Kim Klement-USA TODAY Sports

If you could reduce the Rays entire season down to half an inning, with a low arm slot lefty on the mound and three right handed hitters up to bat, would you do it?

It's a trick question: The Rays were batting in the bottom of the ninth in a tie, not down a run, so their win probability was pretty decent. Still, the answer should probably be no. There are plenty of games left to play, the Rays are a good team, and baseball is a game of offensive failure. But still, one would have to be pretty pleased with Sean Rodriguez, Yunel Escobar, and Jose Lobaton squaring off against Aaron Loup with the goal of scoring one run.

If the Blue Jays still cared, if they had something to play for, John Gibbons would have managed more like Joe Maddon did. He would have thrown his best relievers in the close game (Maddon sent out Jake McGee, Joel Peralta, and Fernando Rodney [in the top of an inning in a tie game]). But the Mariners don't have anything to play for, so Gibbons brought Loup in to close out the eighth inning against the lefty James Loney and left him in for the ninth inning against the bottom of the Rays order, all righties.

Rodriguez struck out, but Escobar checked his swing in a full count to get aboard.
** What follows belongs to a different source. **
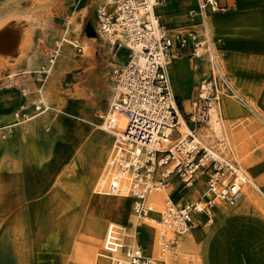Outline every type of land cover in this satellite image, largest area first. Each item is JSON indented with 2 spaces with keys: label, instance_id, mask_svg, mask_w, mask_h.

Lobaton then lined a low fastball the other way into the corner for what ended up being scored as a walk off RBI triple.

It took a game effort to get to that point. Jeremy Hellickson pitched a solid but unspectacular game facing off against R.A. Dickey, the Blue Jays' ace. Hellickson used 106 pitches to get through six innings, and gave up nine hits while striking out three and walking only one. Predictably, most of his whiffs came via his changeup (six whiffs in 38 chances). One batter into the first inning, Hellickson hit Maicer Izturis with a pitch and then watched him score on an Adam Lind single, but the Rays would tie it up in the third with a Yunel Escobar triple and a Lobaton single.

In the fifth and sixth innings, the Blue Jays strung together a few hits to take and then extend the lead to 3-1, but it's worth noting that Hellickson, despite his unexciting performance, allowed only one extra base hit all night.

Matt Joyce does not need to manufacture runs. In the bottom of the sixth inning he drew one back, blasting a line drive over the right field wall when Dickey's knuckler floated right into the barrel of his bat. That would set the stage for the bottom of the Rays lineup once more when Yunel Escobar and Sam Fuld batted in a run each in the bottom of the seventh to take the lead.

Peralta could not hold it, and gave up the tying run, but Rodney could (despite a leadoff infield hit). Which of course brings us back to Loup, S-Rod, Escobar, and Lobaton. The team that had nothing to play for refrained from making the percentage move, and the team in the playoff hunt took advantage.

The Rays and the Jays will meet again, tomorrow at 7:10, when Roberto Hernandez takes on J.A. Happ.